With reference to the point about feature-creep: of course we cannot consider arbitrary future features, but this is a significant one (especially for server frameworks and scripting) that would likely see far more usage than lazy/NSCopying. Hopefully it is reasonably focussed: the mental model is essentially the same - just as a "property delegate" wraps some underlying property storage, a decorator wraps an underlying function.

Once the proposal is updated I'll be able to say more. Right now it's difficult to find the "latest version".

I've been thinking about this more, and my argument against your generalization was really poor. I think it's important that we allow for the inference in the common case (@Lazy var x: Int rather than @Lazy<Int> var x: Int), but if the user is going to specify the full type of the property delegate type, it's completely reasonable to get the original property's type from the value of that type.

Sorry for not seeing this earlier. My newer implementation handles things this way, and the upcoming revision of the proposal drops the restrictions.

Thank you,
Doug

4 Likes

Ah it was a reply to the reply to my reply :D Discourse wasn't able to notify me.

That relaxation makes the requirement of the single generic type parameter completely optional, so you can have 0 to n generic type parameters. So it's best that the types are always matched against value which is strengthened by the access level rules as value has the same access level as the property delegate type. In most common cases you'll be able to omit the generic type parameter list, which is what you initially wanted, but in other cases the user will be able to create more powerful/flexible property delegates.

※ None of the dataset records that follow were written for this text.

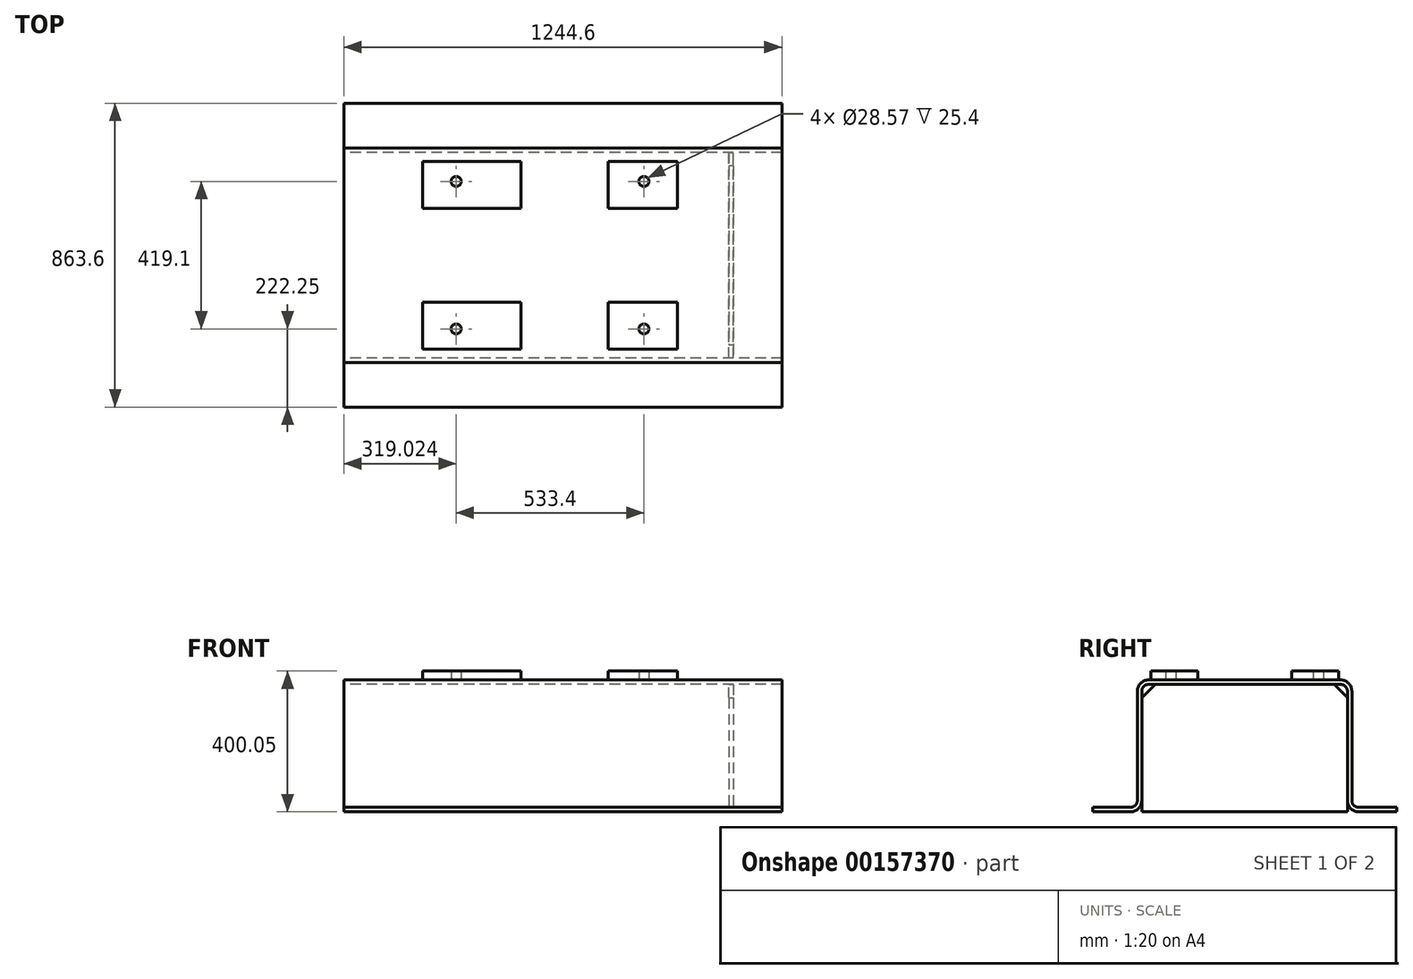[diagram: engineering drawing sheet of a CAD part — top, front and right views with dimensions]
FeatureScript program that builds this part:
annotation { "Feature Type Name" : "Feature", "Feature Type Description" : "" }
export const myFeature = defineFeature(function(context is Context, id is Id, definition is map)
    precondition{}
    {
        {
            var Q0;
            Q0=qCreatedBy(makeId("Right.planeOp"),FACE);
            var sketch = newSketch(context, id + "F0", { "sketchPlane" : qUnion([Q0])});
            skLineSegment(sketch, "E0", {"start": v(323.85, 0) * mm, "end": v(431.8, 0) * mm});
            skLineSegment(sketch, "E1", {"start": v(0, 389.85) * mm, "end": v(0, -350.8) * mm, "construction": true});
            skLineSegment(sketch, "E2.0", {"start": v(323.85, 12.7) * mm, "end": v(431.8, 12.7) * mm});
            skLineSegment(sketch, "E3.0", {"start": v(0, 374.65) * mm, "end": v(273.05, 374.65) * mm});
            skLineSegment(sketch, "E4.0", {"start": v(304.8, 342.9) * mm, "end": v(304.8, 31.75) * mm});
            skLineSegment(sketch, "E5.0", {"start": v(292.1, 342.9) * mm, "end": v(292.1, 31.75) * mm});
            skLineSegment(sketch, "E6.0", {"start": v(0, 361.95) * mm, "end": v(273.05, 361.95) * mm});
            skArc(sketch, "E7.filletArc", {"start": v(304.8, 31.75) * mm, "mid": v(310.38, 18.28) * mm, "end": v(323.85, 12.7) * mm});
            skArc(sketch, "E8.filletArc", {"start": v(292.1, 342.9) * mm, "mid": v(286.52, 356.37) * mm, "end": v(273.05, 361.95) * mm});
            skArc(sketch, "E9.filletArc", {"start": v(304.8, 342.9) * mm, "mid": v(295.5, 365.35) * mm, "end": v(273.05, 374.65) * mm});
            skPoint(sketch, "E10.newPointB", {"position": v(-431.8, 0) * mm});
            skArc(sketch, "E10.filletArc", {"start": v(292.1, 31.75) * mm, "mid": v(301.4, 9.3) * mm, "end": v(323.85, 0) * mm});
            skLineSegment(sketch, "E11", {"start": v(431.8, 12.7) * mm, "end": v(431.8, 0) * mm});
            skLineSegment(sketch, "E12.MirrorCS", {"start": v(-431.8, 12.7) * mm, "end": v(-431.8, 0) * mm});
            skArc(sketch, "E13.MirrorCS", {"start": v(-292.1, 342.9) * mm, "mid": v(-286.52, 356.37) * mm, "end": v(-273.05, 361.95) * mm});
            skArc(sketch, "E14.MirrorCS", {"start": v(-304.8, 31.75) * mm, "mid": v(-310.38, 18.28) * mm, "end": v(-323.85, 12.7) * mm});
            skArc(sketch, "E15.MirrorCS", {"start": v(-292.1, 31.75) * mm, "mid": v(-301.4, 9.3) * mm, "end": v(-323.85, 0) * mm});
            skLineSegment(sketch, "E16.MirrorCS", {"start": v(-323.85, 0) * mm, "end": v(-431.8, 0) * mm});
            skArc(sketch, "E17.MirrorCS", {"start": v(-304.8, 342.9) * mm, "mid": v(-295.5, 365.35) * mm, "end": v(-273.05, 374.65) * mm});
            skLineSegment(sketch, "E18.MirrorCS", {"start": v(0, 361.95) * mm, "end": v(-273.05, 361.95) * mm});
            skLineSegment(sketch, "E19.MirrorCS", {"start": v(-323.85, 12.7) * mm, "end": v(-431.8, 12.7) * mm});
            skLineSegment(sketch, "E20.MirrorCS", {"start": v(-292.1, 342.9) * mm, "end": v(-292.1, 31.75) * mm});
            skLineSegment(sketch, "E21.MirrorCS", {"start": v(0, 374.65) * mm, "end": v(-273.05, 374.65) * mm});
            skLineSegment(sketch, "E22.MirrorCS", {"start": v(-304.8, 342.9) * mm, "end": v(-304.8, 31.75) * mm});
            skSolve(sketch);
        }
        {
            var Q0;
            Q0=qSketchRegion(id+"F0",true);
            extrude(context, id + "F1", {"entities" : qUnion([Q0]), "endBound" : BoundingType.SYMMETRIC, "depth" : 1244.6 * mm});
        }
        {
            var Q0;
            Q0=makeQuery(id+"F1.opExtrude","SWEPT_FACE",FACE,{"disambiguationData":[OSD([sQuery(id+"F0.wireOp",EDGE,"E3.0"),sQuery(id+"F0.wireOp",EDGE,"E21.MirrorCS")])]});
            var sketch = newSketch(context, id + "F2", { "sketchPlane" : qUnion([Q0])});
            skLineSegment(sketch, "E23.0", {"start": v(622.3, -273.05) * mm, "end": v(622.3, 273.05) * mm, "construction": true});
            skSolve(sketch);
        }
        {
            var Q0;
            {var subQ0=sQuery(id+"F0.wireOp",EDGE,"E3.0");Q0=makeQuery(id+"F2.imprint","IMPRINT",FACE,{"disambiguationData":[TD([[makeQuery(id+"F2.imprint","IMPRINT",EDGE,{"derivedFrom":makeQuery(id+"F1.opExtrude","SWEPT_EDGE",EDGE,{"disambiguationData":[OSD([subQ0,sQuery(id+"F0.wireOp",EDGE,"E9.filletArc")])]})}),1.0]])]});}
            var sketch = newSketch(context, id + "F3", { "sketchPlane" : qUnion([Q0])});
            skLineSegment(sketch, "E24.0", {"start": v(622.3, -273.05) * mm, "end": v(622.3, 273.05) * mm, "construction": true});
            skLineSegment(sketch, "E25", {"start": v(-721.27, 0) * mm, "end": v(806.54, 0) * mm, "construction": true});
            skLineSegment(sketch, "E26.0", {"start": v(477.77, -273.05) * mm, "end": v(477.77, 273.05) * mm, "construction": true});
            skLineSegment(sketch, "E27.0", {"start": v(-36.58, -273.05) * mm, "end": v(-36.58, 273.05) * mm, "construction": true});
            skLineSegment(sketch, "E28.0", {"start": v(128.52, -273.05) * mm, "end": v(128.52, 273.05) * mm, "construction": true});
            skLineSegment(sketch, "E29.0", {"start": v(325.37, -273.05) * mm, "end": v(325.37, 273.05) * mm, "construction": true});
            skLineSegment(sketch, "E30.0", {"start": v(-721.27, -133.35) * mm, "end": v(806.54, -133.35) * mm, "construction": true});
            skLineSegment(sketch, "E31.0", {"start": v(-721.27, -266.7) * mm, "end": v(806.54, -266.7) * mm, "construction": true});
            skLineSegment(sketch, "E32.bottom", {"start": v(128.52, -133.35) * mm, "end": v(325.37, -133.35) * mm});
            skLineSegment(sketch, "E32.top", {"start": v(128.52, -266.7) * mm, "end": v(325.37, -266.7) * mm});
            skLineSegment(sketch, "E32.left", {"start": v(128.52, -133.35) * mm, "end": v(128.52, -266.7) * mm});
            skLineSegment(sketch, "E32.right", {"start": v(325.37, -133.35) * mm, "end": v(325.37, -266.7) * mm});
            skLineSegment(sketch, "E33.0", {"start": v(-119.13, -273.05) * mm, "end": v(-119.13, 273.05) * mm, "construction": true});
            skLineSegment(sketch, "E34.bottom", {"start": v(-119.13, -266.7) * mm, "end": v(-398.53, -266.7) * mm});
            skLineSegment(sketch, "E34.top", {"start": v(-119.13, -133.35) * mm, "end": v(-398.53, -133.35) * mm});
            skLineSegment(sketch, "E34.left", {"start": v(-119.13, -266.7) * mm, "end": v(-119.13, -133.35) * mm});
            skLineSegment(sketch, "E34.right", {"start": v(-398.53, -266.7) * mm, "end": v(-398.53, -133.35) * mm});
            skLineSegment(sketch, "E35.0", {"start": v(-303.28, -273.05) * mm, "end": v(-303.28, 273.05) * mm, "construction": true});
            skLineSegment(sketch, "E36.0", {"start": v(230.12, -273.05) * mm, "end": v(230.12, 273.05) * mm, "construction": true});
            skLineSegment(sketch, "E37.0", {"start": v(-721.27, -209.55) * mm, "end": v(806.54, -209.55) * mm, "construction": true});
            skCircle(sketch, "E38", {"center": v(-303.28, -209.55) * mm, "radius": 14.29 * mm});
            skCircle(sketch, "E39", {"center": v(230.12, -209.55) * mm, "radius": 14.29 * mm});
            skCircle(sketch, "E40.MirrorC", {"center": v(-303.28, 209.55) * mm, "radius": 14.29 * mm});
            skCircle(sketch, "E41.MirrorC", {"center": v(230.12, 209.55) * mm, "radius": 14.29 * mm});
            skLineSegment(sketch, "E42.MirrorCS", {"start": v(-119.13, 266.7) * mm, "end": v(-398.53, 266.7) * mm});
            skLineSegment(sketch, "E43.MirrorCS", {"start": v(-119.13, 133.35) * mm, "end": v(-398.53, 133.35) * mm});
            skLineSegment(sketch, "E44.MirrorCS", {"start": v(-119.13, 266.7) * mm, "end": v(-119.13, 133.35) * mm});
            skLineSegment(sketch, "E45.MirrorCS", {"start": v(-398.53, 266.7) * mm, "end": v(-398.53, 133.35) * mm});
            skLineSegment(sketch, "E46.MirrorCS", {"start": v(325.37, 133.35) * mm, "end": v(325.37, 266.7) * mm});
            skLineSegment(sketch, "E47.MirrorCS", {"start": v(128.52, 133.35) * mm, "end": v(325.37, 133.35) * mm});
            skLineSegment(sketch, "E48.MirrorCS", {"start": v(128.52, 133.35) * mm, "end": v(128.52, 266.7) * mm});
            skLineSegment(sketch, "E49.MirrorCS", {"start": v(128.52, 266.7) * mm, "end": v(325.37, 266.7) * mm});
            skSolve(sketch);
        }
        {
            var Q0;
            Q0=qSketchRegion(id+"F3",true);
            extrude(context, id + "F4", {"entities" : qUnion([Q0]), "operationType" : NewBodyOperationType.ADD, "depth" : 25.4 * mm});
        }
        {
            var Q0;
            Q0=makeQuery(id+"F1.opExtrude","SWEPT_FACE",FACE,{"disambiguationData":[OSD([sQuery(id+"F0.wireOp",EDGE,"E0")])]});
            var sketch = newSketch(context, id + "F5", { "sketchPlane" : qUnion([Q0])});
            skLineSegment(sketch, "E50.0", {"start": v(477.77, 273.05) * mm, "end": v(477.77, -273.05) * mm, "construction": true});
            skLineSegment(sketch, "E51.0.1", {"start": v(-622.3, -292.1) * mm, "end": v(622.3, -292.1) * mm, "construction": true});
            skLineSegment(sketch, "E51.0.3", {"start": v(622.3, -292.1) * mm, "end": v(-622.3, -292.1) * mm, "construction": true});
            skLineSegment(sketch, "E52.0.1", {"start": v(-622.3, 292.1) * mm, "end": v(622.3, 292.1) * mm, "construction": true});
            skLineSegment(sketch, "E52.0.3", {"start": v(622.3, 292.1) * mm, "end": v(-622.3, 292.1) * mm, "construction": true});
            skLineSegment(sketch, "E53.0", {"start": v(484.12, 292.1) * mm, "end": v(484.12, -292.1) * mm});
            skLineSegment(sketch, "E54.bottom", {"start": v(484.12, 292.1) * mm, "end": v(471.42, 292.1) * mm});
            skLineSegment(sketch, "E54.top", {"start": v(484.12, -292.1) * mm, "end": v(471.42, -292.1) * mm});
            skLineSegment(sketch, "E54.right", {"start": v(471.42, 292.1) * mm, "end": v(471.42, -292.1) * mm});
            skSolve(sketch);
        }
        {
            var Q0;
            Q0=qSketchRegion(id+"F5",true);
            var Q1;
            Q1=makeQuery(id+"F1.opExtrude","SWEPT_FACE",FACE,{"disambiguationData":[OSD([sQuery(id+"F0.wireOp",EDGE,"E6.0"),sQuery(id+"F0.wireOp",EDGE,"E18.MirrorCS")])]});
            extrude(context, id + "F6", {"entities" : qUnion([Q0]), "endBound" : BoundingType.UP_TO_SURFACE, "oppositeDirection" : true, "endBoundEntityFace" : qUnion([Q1]), "depth" : 25.4 * mm});
        }
        {
            var Q0;
            Q0=makeQuery(id+"F6.opExtrude","CAP_EDGE",EDGE,{"disambiguationData":[OSD([sQuery(id+"F5.wireOp",EDGE,"E54.bottom")])],"isStart":false});
            var Q1;
            Q1=makeQuery(id+"F6.opExtrude","CAP_EDGE",EDGE,{"disambiguationData":[OSD([sQuery(id+"F5.wireOp",EDGE,"E54.top")])],"isStart":false});
            chamfer(context, id + "F7", {"entities" : qUnion([Q0, Q1]), "width" : 38.1 * mm, "tangentPropagation" : true});
        }
    });
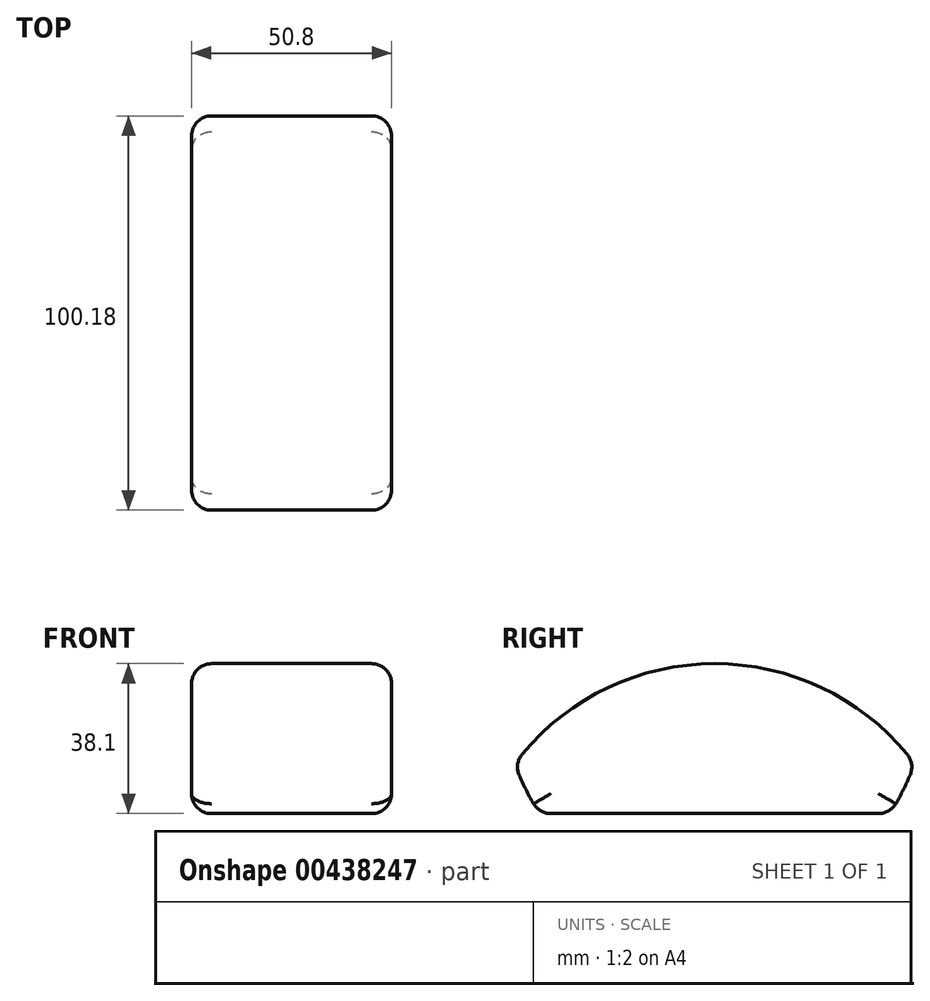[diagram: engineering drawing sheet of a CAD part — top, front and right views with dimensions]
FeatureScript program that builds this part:
annotation { "Feature Type Name" : "Feature", "Feature Type Description" : "" }
export const myFeature = defineFeature(function(context is Context, id is Id, definition is map)
    precondition{}
    {
        {
            var Q0;
            Q0=qCreatedBy(makeId("Right.planeOp"),FACE);
            var sketch = newSketch(context, id + "F0", { "sketchPlane" : qUnion([Q0])});
            skLineSegment(sketch, "E0", {"start": v(0, 0) * mm, "end": v(0, -12.7) * mm});
            skLineSegment(sketch, "E1", {"start": v(0, -12.7) * mm, "end": v(-44.45, -12.7) * mm});
            skLineSegment(sketch, "E2", {"start": v(0, -12.7) * mm, "end": v(44.45, -12.7) * mm});
            skLineSegment(sketch, "E3", {"start": v(0, 0) * mm, "end": v(-50.8, 0) * mm});
            skLineSegment(sketch, "E4", {"start": v(0, 0) * mm, "end": v(50.8, 0) * mm});
            skArc(sketch, "E5", {"start": v(-50.8, 0) * mm, "mid": v(-47.98, -6.53) * mm, "end": v(-44.45, -12.7) * mm});
            skArc(sketch, "E6", {"start": v(44.45, -12.7) * mm, "mid": v(47.98, -6.53) * mm, "end": v(50.8, 0) * mm});
            skLineSegment(sketch, "E7", {"start": v(0, 0) * mm, "end": v(0, 25.4) * mm});
            skLineSegment(sketch, "E8", {"start": v(50.8, 0) * mm, "end": v(6.35, 0) * mm});
            skArc(sketch, "E9", {"start": v(6.35, 0) * mm, "mid": v(4.15, 12.94) * mm, "end": v(0, 25.4) * mm});
            skArc(sketch, "E10", {"start": v(50.8, 0) * mm, "mid": v(28.4, 18.7) * mm, "end": v(0, 25.4) * mm});
            skArc(sketch, "E11", {"start": v(0, 25.4) * mm, "mid": v(-28.4, 18.7) * mm, "end": v(-50.8, 0) * mm});
            skSolve(sketch);
        }
        {
            var Q0;
            Q0 = qSketchRegion(id + "F0", true);
            extrude(context, id + "F1", {"entities" : qUnion([Q0]), "depth" : 25.4 * mm});
        }
        {
            var Q0;
            Q0 = qSketchRegion(id + "F0", true);
            extrude(context, id + "F2", {"entities" : qUnion([Q0]), "operationType" : NewBodyOperationType.ADD, "oppositeDirection" : true, "depth" : 25.4 * mm});
        }
        {
            var Q0;
            {var subQ0=sQuery(id+"F0.wireOp",EDGE,"E6");Q0=makeQuery(id+"F2.boolean.opBoolean","MERGE",FACE,{"derivedFrom":[makeQuery(id+"F1.opExtrude","SWEPT_FACE",FACE,{"disambiguationData":[OSD([subQ0])]}),makeQuery(id+"F2.opExtrude","SWEPT_FACE",FACE,{"disambiguationData":[OSD([subQ0])]})]});}
            var Q1;
            {var subQ0=sQuery(id+"F0.wireOp",EDGE,"E11");var subQ1=sQuery(id+"F0.wireOp",EDGE,"E10");Q1=makeQuery(id+"F2.boolean.opBoolean","MERGE",FACE,{"derivedFrom":[makeQuery(id+"F1.opExtrude","SWEPT_FACE",FACE,{"disambiguationData":[OSD([subQ1,subQ0])]}),makeQuery(id+"F2.opExtrude","SWEPT_FACE",FACE,{"disambiguationData":[OSD([subQ1,subQ0])]})]});}
            var Q2;
            {var subQ0=sQuery(id+"F0.wireOp",EDGE,"E5");Q2=makeQuery(id+"F2.boolean.opBoolean","MERGE",FACE,{"derivedFrom":[makeQuery(id+"F1.opExtrude","SWEPT_FACE",FACE,{"disambiguationData":[OSD([subQ0])]}),makeQuery(id+"F2.opExtrude","SWEPT_FACE",FACE,{"disambiguationData":[OSD([subQ0])]})]});}
            fillet(context, id + "F3", {"entities" : qUnion([Q0, Q1, Q2]), "radius" : 5.08 * mm, "tangentPropagation" : true, "allowEdgeOverflow" : false});
        }
        {
            var Q0;
            Q0=makeQuery(id+"F2.opExtrude","CAP_FACE",FACE,{"disambiguationData":[OSD([sQuery(id+"F0.wireOp",EDGE,"E1"),sQuery(id+"F0.wireOp",EDGE,"E2"),sQuery(id+"F0.wireOp",EDGE,"E5"),sQuery(id+"F0.wireOp",EDGE,"E6"),sQuery(id+"F0.wireOp",EDGE,"E10"),sQuery(id+"F0.wireOp",EDGE,"E11")])],"isStart":false});
            var Q1;
            Q1=makeQuery(id+"F1.opExtrude","CAP_FACE",FACE,{"disambiguationData":[OSD([sQuery(id+"F0.wireOp",EDGE,"E1"),sQuery(id+"F0.wireOp",EDGE,"E2"),sQuery(id+"F0.wireOp",EDGE,"E5"),sQuery(id+"F0.wireOp",EDGE,"E6"),sQuery(id+"F0.wireOp",EDGE,"E10"),sQuery(id+"F0.wireOp",EDGE,"E11")])],"isStart":false});
            fillet(context, id + "F4", {"entities" : qUnion([Q0, Q1]), "radius" : 5.08 * mm, "tangentPropagation" : true, "allowEdgeOverflow" : false});
        }
    });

For an IBOutlet of type MyView, it would:

  1. Hide the optionality of MyView (which is currently necessary, because these properties are set by the story board as a second step, after object initialization.
  2. Error out when accessed before set.
  3. Error out when set a second time.

See this comment for an example: Pitch: Property Delegates - #34 by DevAndArtist

Sorry for late post....Has this been accepted?

Search for "property wrappers" which is the accepted feature that result from a lot of changes and discussion since this first attempt.